Pour conclure, à ce stade de ma pratique, il faut bien admettre que la pondération représente aujourd’hui un travail supplémentaire assez inutile (de mon point de vue, peut-être pas de celui des élèves). Mais si je voulais passer à une évaluation sans note, il faudrait que je trouve un outil pour donner un aperçu synthétique et général des compétences (ou des capacités) évaluées sur une période donnée, pour pouvoir faire un bilan. Par ailleurs, il me manque encore un retour explicite des élèves : ce que je peux dire pour l’instant, c’est que je n’ai pas eu de contestation de mon évaluation (courante auparavant) depuis que j’utilise ce moyen.

Juliette Carré

1 La notion de compétences se définissant comme la mobilisation de ressources (savoirs, savoir-faire, savoir-être) pour réaliser une tâche complexe, peut-être faut-il dire immédiatement que ce ne sont pas vraiment (ou pas toujours) des « compétences » stricto sensu que j’évalue, mais peut-être plutôt des capacités voire des savoir-faire ?

2 Je sais néanmoins que les pratiques des Inpecteur.rice.s de Lettres et d’harmonisation des EAF varient beaucoup d’une académie à l’autre. Dans la mienne, je trouve le processus insatisfaisant sur ce plan.

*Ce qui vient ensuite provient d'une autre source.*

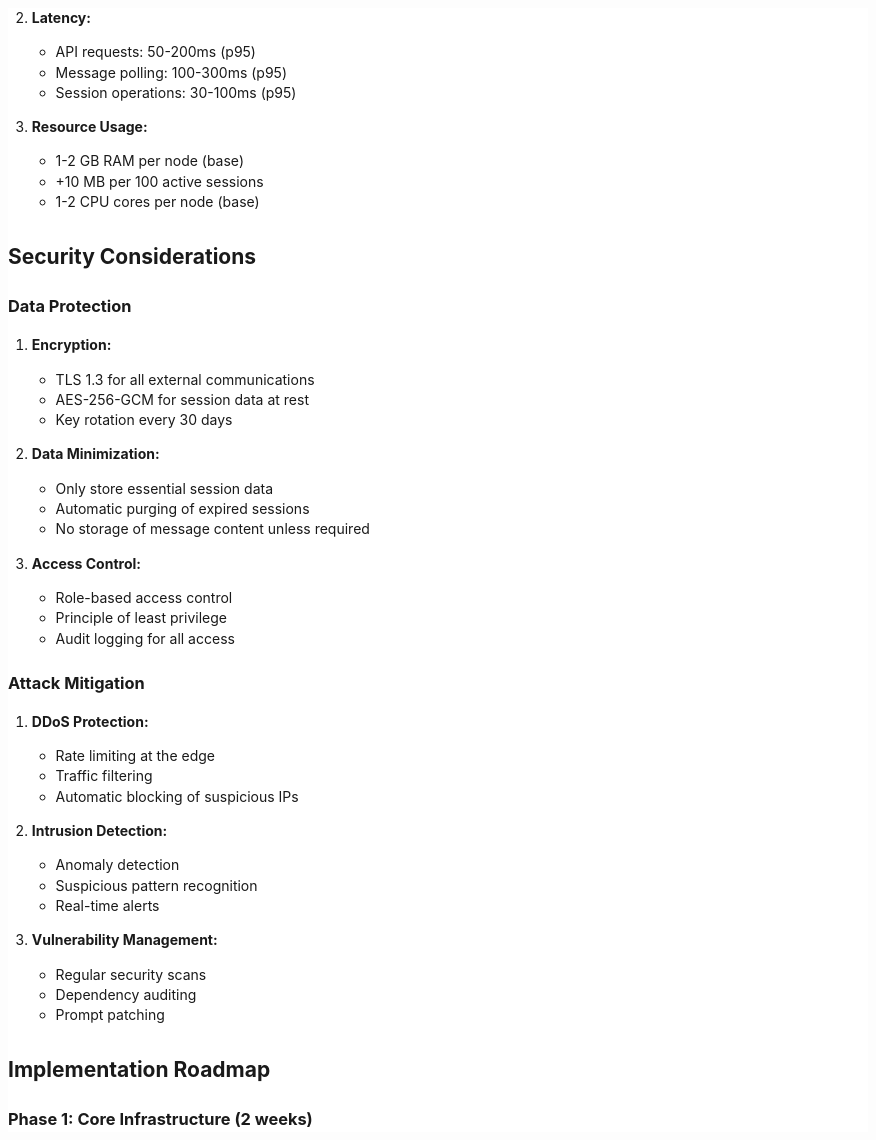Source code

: 2. **Latency:**

   - API requests: 50-200ms (p95)
   - Message polling: 100-300ms (p95)
   - Session operations: 30-100ms (p95)

3. **Resource Usage:**
   - 1-2 GB RAM per node (base)
   - +10 MB per 100 active sessions
   - 1-2 CPU cores per node (base)

## Security Considerations

### Data Protection

1. **Encryption:**

   - TLS 1.3 for all external communications
   - AES-256-GCM for session data at rest
   - Key rotation every 30 days

2. **Data Minimization:**

   - Only store essential session data
   - Automatic purging of expired sessions
   - No storage of message content unless required

3. **Access Control:**
   - Role-based access control
   - Principle of least privilege
   - Audit logging for all access

### Attack Mitigation

1. **DDoS Protection:**

   - Rate limiting at the edge
   - Traffic filtering
   - Automatic blocking of suspicious IPs

2. **Intrusion Detection:**

   - Anomaly detection
   - Suspicious pattern recognition
   - Real-time alerts

3. **Vulnerability Management:**
   - Regular security scans
   - Dependency auditing
   - Prompt patching

## Implementation Roadmap

### Phase 1: Core Infrastructure (2 weeks)
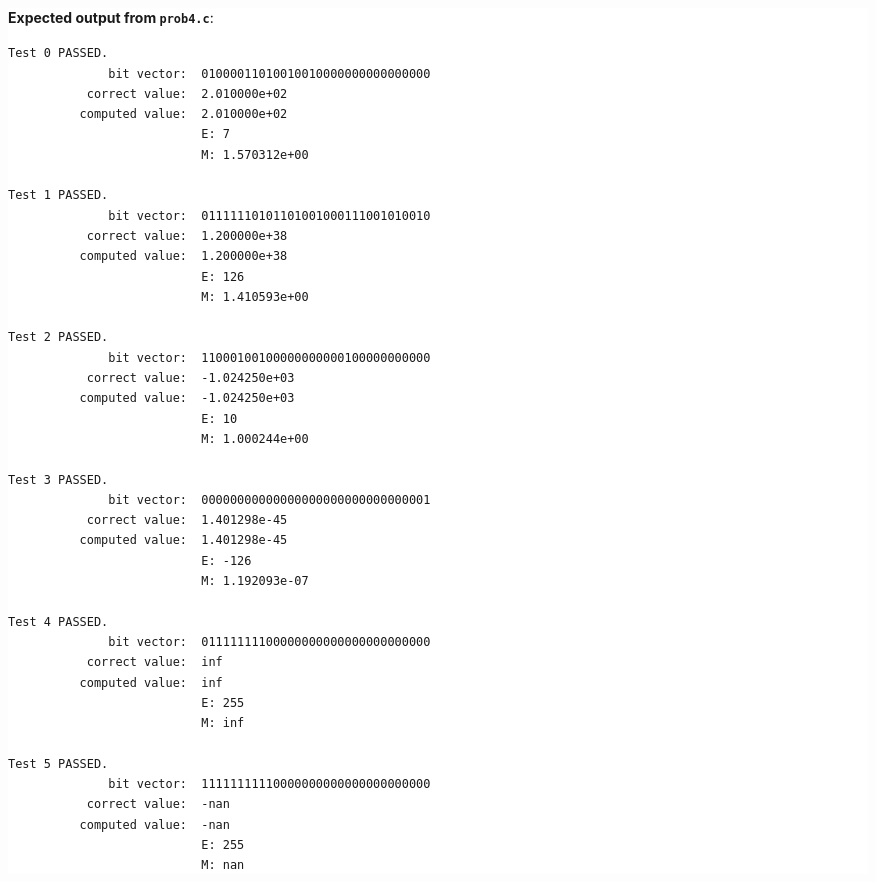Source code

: 

**Expected output from `prob4.c`**: 

    Test 0 PASSED. 
                  bit vector:  01000011010010010000000000000000
               correct value:  2.010000e+02
              computed value:  2.010000e+02
                               E: 7 
                               M: 1.570312e+00 

    Test 1 PASSED. 
                  bit vector:  01111110101101001000111001010010
               correct value:  1.200000e+38
              computed value:  1.200000e+38
                               E: 126 
                               M: 1.410593e+00 

    Test 2 PASSED. 
                  bit vector:  11000100100000000000100000000000
               correct value:  -1.024250e+03
              computed value:  -1.024250e+03
                               E: 10 
                               M: 1.000244e+00 

    Test 3 PASSED. 
                  bit vector:  00000000000000000000000000000001
               correct value:  1.401298e-45
              computed value:  1.401298e-45
                               E: -126 
                               M: 1.192093e-07 

    Test 4 PASSED. 
                  bit vector:  01111111100000000000000000000000
               correct value:  inf
              computed value:  inf
                               E: 255 
                               M: inf 

    Test 5 PASSED. 
                  bit vector:  11111111110000000000000000000000
               correct value:  -nan
              computed value:  -nan
                               E: 255 
                               M: nan 
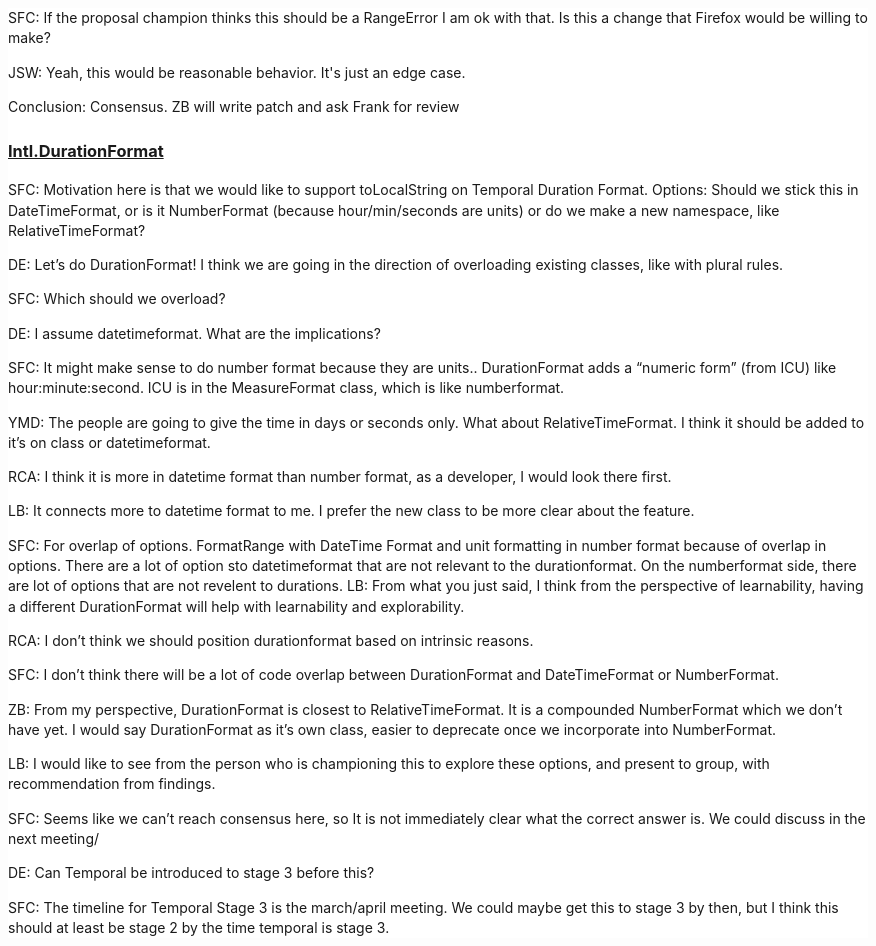 SFC: If the proposal champion thinks this should be a RangeError I am ok with that. Is this a change that Firefox would be willing to make?

JSW: Yeah, this would be reasonable behavior.  It's just an edge case.

Conclusion: Consensus. ZB will write patch and ask Frank for review

### [Intl.DurationFormat](https://github.com/tc39/ecma402/issues/47)

SFC: Motivation here is that we would like to support toLocalString on Temporal Duration Format. Options: Should we stick this in DateTimeFormat, or is it NumberFormat (because hour/min/seconds are units) or do we make a new namespace, like RelativeTimeFormat?

DE: Let’s do DurationFormat! I think we are going in the direction of overloading existing classes, like with plural rules.

SFC: Which should we overload?

DE: I assume datetimeformat. What are the implications?

SFC: It might make sense to do number format because they are units.. DurationFormat adds a “numeric form” (from ICU) like hour:minute:second. ICU is in the MeasureFormat class, which is like numberformat. 

YMD: The people are going to give the time in days or seconds only. What about RelativeTimeFormat. I think it should be added to it’s on class or datetimeformat. 

RCA: I think it is more in datetime format than number format, as a developer, I would look there first. 

LB: It connects more to datetime format to me. I prefer the new class to be more clear about the feature.

SFC: For overlap of options. FormatRange with DateTime Format and unit formatting in number format because of overlap in options. There are a lot of option sto datetimeformat that are not relevant to the durationformat. On the numberformat side, there are lot of options that are not revelent to durations. 
LB: From what you just said, I think from the perspective of learnability, having a different DurationFormat will help with learnability and explorability. 

RCA: I don’t think we should position durationformat based on intrinsic reasons. 

SFC: I don’t think there will be a lot of code overlap between DurationFormat and DateTimeFormat or NumberFormat. 

ZB: From my perspective, DurationFormat is closest to RelativeTimeFormat. It is a compounded NumberFormat which we don’t have yet. I would say DurationFormat as it’s own class, easier to deprecate once we incorporate into NumberFormat.

LB: I would like to see from the person who is championing this to explore these options, and present to group, with recommendation from findings.

SFC: Seems like we can’t reach consensus here, so It is not immediately clear what the correct answer is. We could discuss in the next meeting/

DE: Can Temporal be introduced to stage 3 before this?

SFC: The timeline for Temporal Stage 3 is the march/april meeting. We could maybe get this to stage 3 by then, but I think this should at least be stage 2 by the time temporal is stage 3.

3 Un jour, une collègue de SVT m’a montré son guide de correction : toutes les attentes étaient explicitées et pondérées, aussi bien en termes de contenu que de qualité de l’argumentation ou de structuration du texte.

4 On peut aussi penser ici aux travaux d’André Antibi sur la constante macabre.

5 Cette grille ressemble aux échelles descriptives que les IPR de certaines académies tentent de mettre en place pour la correction du bac.

6 Les noms de ces niveaux sont repris d’une autre formation proposée par la CARDIE de Créteil : « J’enseigne et j’évalue, mais qu’apprennent-ils ? ».